Um dos mais antigos privilégios da magistratura finalmente vai ser atacado com o rigor necessário. Trata-se da punição remunerada, ou seja, o direito à aposentadoria que é concedido aos juízes processados criminalmente e afastados compulsoriamente da carreira. Esse benefício corporativo é atribuído indistintamente a qualquer magistrado - de simples integrante de uma vara de primeira instância condenado por corrupção ou nepotismo a desembargadores estaduais e federais e até ministros de tribunais superiores acusados de venda de sentenças, de tráfico de influência e de envolvimento com o narcotráfico.
A proposta de emenda constitucional (PEC) que prevê a revogação desse privilégio, mediante a alteração dos artigos 93, 95 e 103-B da Carta de 88, foi apresentada pelo deputado Raul Jugmann (PPS-PE) e já está tramitando na Câmara. “Provoca escândalo e perplexidade o fato de que aquele que usurpou de suas competências, desonrou o Poder Judiciário e promoveu o descrédito da Justiça seja agraciado com a concessão, à guisa de punição, de um benefício pecuniário suportado por toda a sociedade”, afirma o parlamentar pernambucano na exposição de motivos de seu projeto. “É interesse de todos, inclusive dos juízes, revogar esse privilégio, porque só denigre a imagem da Justiça. É um incentivo para desvios na magistratura”, conclui.
Por mais absurda e imoral que seja, a aposentadoria compulsória com vencimentos proporcionais ao tempo de serviço concedida a juízes condenados criminalmente, um privilégio exclusivo nas chamadas “carreiras de Estado”, está prevista pela Lei Orgânica da Magistratura Nacional (Loman), que foi editada há mais de trinta anos, na época da ditadura militar. Com a redemocratização do País, os integrantes de todas as instâncias do Judiciário se mobilizaram para pressionar a Assembléia Constituinte a incluir o direito à punição remunerada na Carta promulgada em 88.
O lobby da toga foi tão poderoso que vários dos privilégios então conquistados pela corporação acabaram sendo incluídos em artigos protegidos pela cláusula pétrea prevista pelo parágrafo 4º do artigo 60 da Constituição. Segundo o inciso III desse dispositivo, projeto de emenda constitucional que comprometa ou afete o princípio da separação dos poderes “não será objeto de deliberação” por parte do Congresso. Por isso, dizem os juízes, a proposta de Jugmann seria inconstitucional, por configurar uma tentativa de interferência do Poder Legislativo na esfera de autonomia institucional do Poder Judiciário.

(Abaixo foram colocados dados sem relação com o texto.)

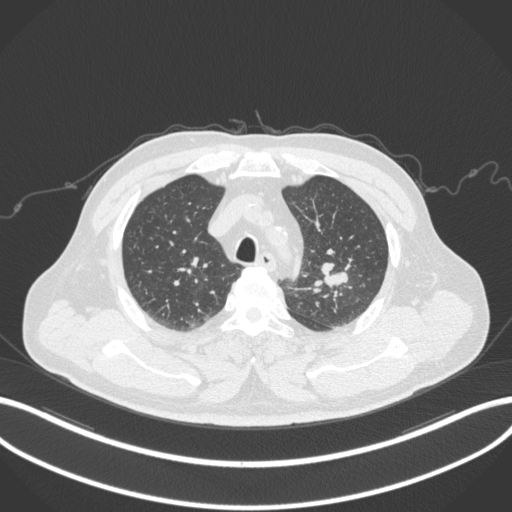
Chest CT, one axial slice. Position 237 of 286 along the scan axis. Reconstruction kernel B31f. 120 kVp. Lung window (W 1500 / L -600 HU). 512 × 512 image matrix, field of view 400 × 400 mm. Patient: male, 67 years. From the clinical record (not read from this slice): clinical TNM (as recorded): T2a N1 M0.
Structures marked on this image (bounding box drawn by a radiologist):
- lung tumour (recorded histology: adenocarcinoma): bounding box (x1, y1, x2, y2) in pixels: (319, 257, 351, 290)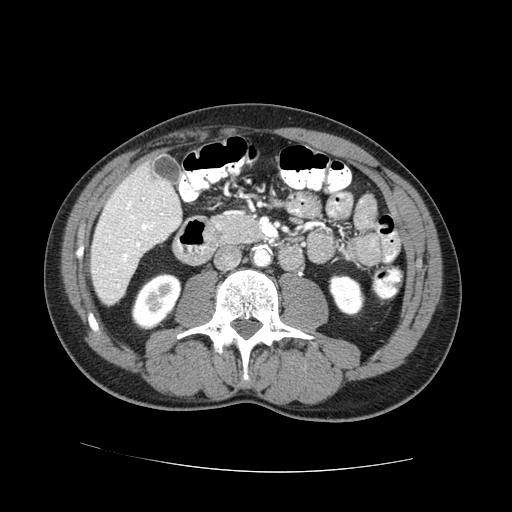
Contrast-enhanced abdominal CT (liver protocol), one axial slice. Slice 18 of 73 in the series (ordered by position). One of 2 acquisitions stored at this slice position. Soft-tissue window (W 400 / L 40 HU). 2.5 mm slice thickness. 512 × 512 image matrix. Case-level facts recorded for this patient, not image findings: diagnosis: hepatocellular carcinoma (patient treated with transarterial chemoembolisation; whether this scan precedes or follows treatment is not stated here); TNM stage (as recorded): Stage-IVA; Child-Pugh class: A; tumour nodularity: uninodular.
Annotated regions visible in this slice (semi-automatically segmented with operator editing):
- liver parenchyma outside the tumour (the mass and vessels are separate outlines, so this box may not span the whole liver): bounding box (x1, y1, x2, y2) in pixels: (90, 160, 182, 304)
- portal vein: (123, 198, 151, 261)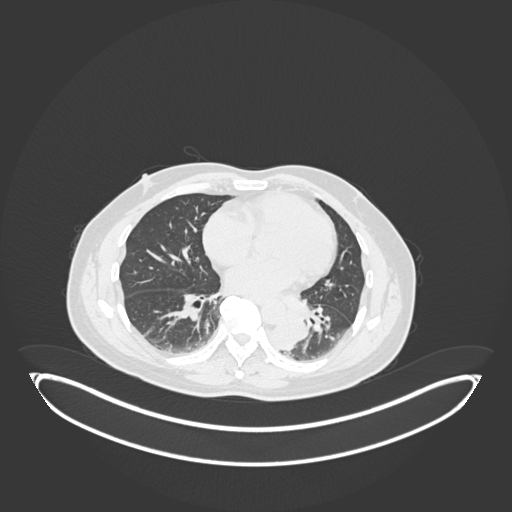
Chest CT, one axial slice. Slice 77 of 258 in the series (ordered by position). Reconstruction kernel B30f. 120 kVp. Lung window (W 1500 / L -600 HU). 512 × 512 image matrix, field of view 500 × 500 mm. Male patient, age 54 years. Case-level facts recorded for this patient, not image findings: clinical TNM (as recorded): T3 N0 M0.
Annotated regions visible in this slice (bounding box drawn by a radiologist):
- lung tumour (recorded histology: squamous cell carcinoma): box from (x=269, y=307) to (x=315, y=358) px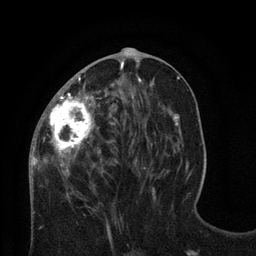
Breast MRI (dynamic contrast-enhanced), one axial slice. Position 32 of 80 along the scan axis. Cropped to one breast. Dynamic contrast-enhanced series, time point 2 of 8 at this slice position (early post-contrast). 3 T. TE 2.1 ms, TR 4.7 ms. 2 mm slice thickness. 256 × 256 image matrix, field of view 170 × 170 mm. Female patient.
Outlined on this slice (semi-automatically segmented with operator editing):
- enhancing-tissue mask used for the functional tumour volume (all voxels passing the contrast-enhancement thresholds inside the analysis volume; usually the tumour): box from (x=29, y=61) to (x=127, y=188) px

Pela legislação em vigor, que o deputado Raul Jugmann em boa hora pretende mudar, os juízes estão sujeitos a seis penas disciplinares, cujo rigor varia conforme a gravidade da “ofensa à ordem jurídica e à dignidade do cargo”: advertência, censura, remoção compulsória, disponibilidade com vencimentos proporcionais por tempo de serviço, aposentadoria compulsória com vencimentos proporcionais e demissão.
Segundo a Loman, a aposentadoria compulsória remunerada é aplicável ao juiz que for enquadrado em quatro situações: negligência manifesta no cumprimento de deveres do cargo; conduta incompatível com a dignidade, honra e decoro de suas funções; escassa ou insuficiente capacidade de trabalho; e procedimento funcional incompatível com o bom desempenho das atividades. Em todos esses casos, o juiz com tempo suficiente para aposentar-se é afastado compulsória e definitivamente dos quadros do Judiciário, recebendo vencimentos proporcionais ao tempo de serviço.

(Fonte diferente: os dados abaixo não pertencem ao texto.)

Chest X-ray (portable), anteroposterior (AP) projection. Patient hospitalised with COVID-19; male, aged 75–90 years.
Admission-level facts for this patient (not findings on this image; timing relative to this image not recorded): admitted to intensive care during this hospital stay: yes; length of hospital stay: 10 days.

Como era de esperar, vários setores da magistratura reagiram à PEC que está tramitando na Câmara. Apegando-se ao formalismo jurídico, eles alegam que, pelo princípio constitucional da separação dos poderes, o benefício da punição remunerada concedido a juízes condenados criminalmente somente pode ser extinto pelo próprio Judiciário, e não por lei ou emenda votada pelo Legislativo.
A questão, contudo, vai além do formalismo jurídico. Acima de tudo, ela tem de ser vista por seu lado ético, pois não é justo que juízes indignos da toga - felizmente uma minoria - tenham o direito de ser sustentados pela sociedade. É por isso que o Congresso tem de aprovar a PEC apresentada pelo deputado Raul Jugmann.